> _Data for this exercise_
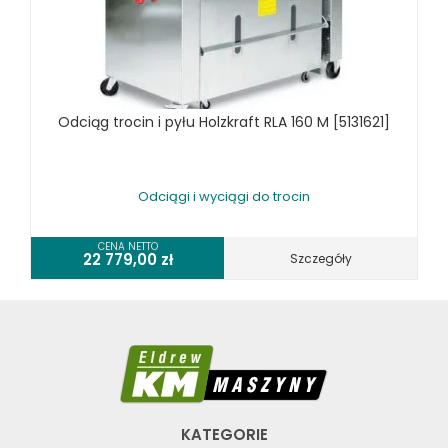
Odciąg trocin i pyłu Holzkraft RLA 160 M [5131621]
Odciągi i wyciągi do trocin
CENA NETTO
22 779,00
zł
Szczegóły
KATEGORIE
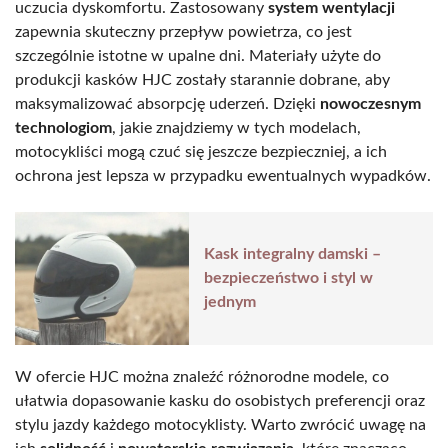
uczucia dyskomfortu. Zastosowany
system wentylacji
zapewnia skuteczny przepływ powietrza, co jest
szczególnie istotne w upalne dni. Materiały użyte do
produkcji kasków HJC zostały starannie dobrane, aby
maksymalizować absorpcję uderzeń. Dzięki
nowoczesnym
technologiom
, jakie znajdziemy w tych modelach,
motocykliści mogą czuć się jeszcze bezpieczniej, a ich
ochrona jest lepsza w przypadku ewentualnych wypadków.
Kask integralny damski –
bezpieczeństwo i styl w
jednym
W ofercie HJC można znaleźć różnorodne modele, co
ułatwia dopasowanie kasku do osobistych preferencji oraz
stylu jazdy każdego motocyklisty. Warto zwrócić uwagę na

> _What the exercise asks_
Please tally the lines of the data in which the string "jest" appears and write only the total.

> _Written response_
2